Furthermore, Liu doesn’t believe that an injection of cash dwarfing all of its prior total funding rounds will impact the company’s ability to execute on new, user-friendly features.
“We were deliberate about thinking through who are the right people to involve at this stage to help us scale to the next five levels of the company,” Liu explained. That said, investors do like cash as much as they like great products. And on revenue metrics, Liu said that the company is “fortunate enough to be in a position where, reduced to those numbers, we look very good as a business.”
Assuming that Airtable chose the right investors, a solid financial footing paired with an influx of cash should give the startup room to explore its software creation ambitions.

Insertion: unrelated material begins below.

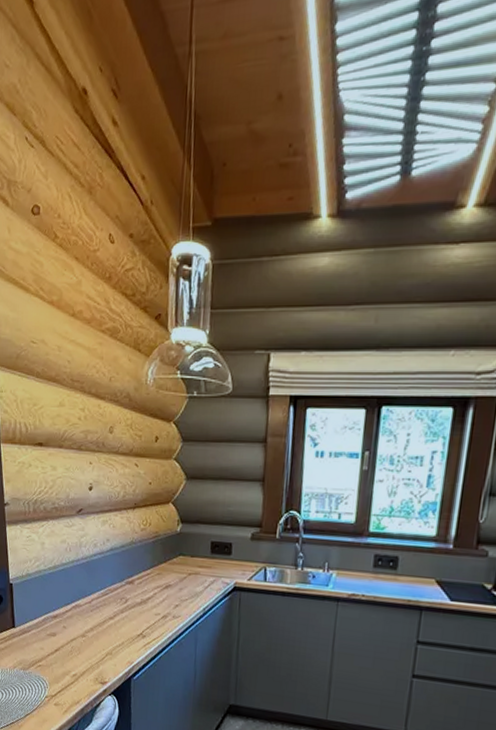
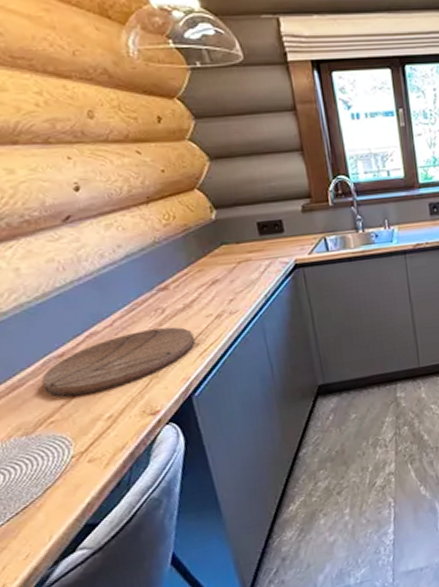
cutting board: none [40,612,144,654] -> present [42,327,196,397]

It plans to do so by investing more resources into “Blocks,” which are essentially mini-apps within Airtable, and opening up the platform to “third-party developers and customers.”
It’s an ambition that’s fraught with potential problems. One only need look at the list of poorly maintained Google Doc Add-ons and Twitter’s lackluster handling of developers over the years to understand the potential perils, and responsibility, of calling yourself a platform. But the use of the buzzword isn’t lost on Liu.

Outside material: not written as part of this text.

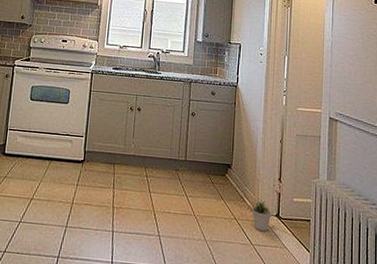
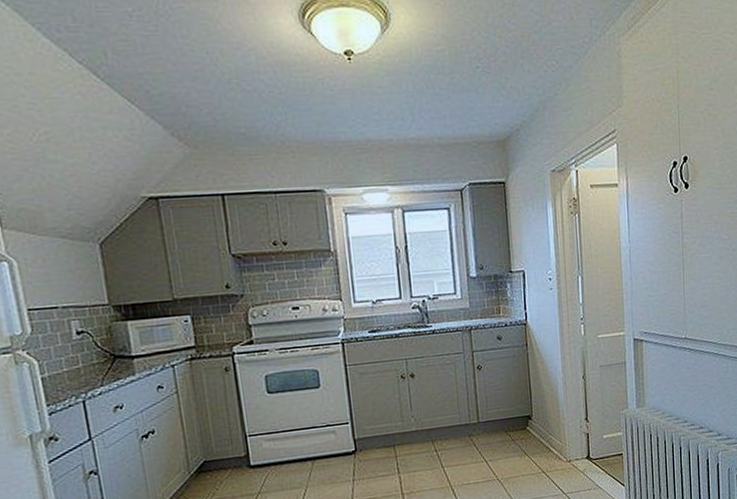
potted plant: present [250,200,272,232] -> none [558,445,582,478]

“Not all platforms are created equal. It’s kind of in-vogue to call yourself or something a platform because it sounds more ambitious, more empowering, and more important to do than build a product,” said Liu.
Even without third-party developers, Airtable plans to commit internal resources to its Blocks platform, likely an encouraging sign for developers.
“We’re going to have a full-time team… to go and just build useful blocks on top of our own platform,” said Liu.
To this writer, in many ways, Airtable is attempting to create a new economy of app development built off of its accessible database. It’s a tall order that will require millions, and this is the bull market to raise it in.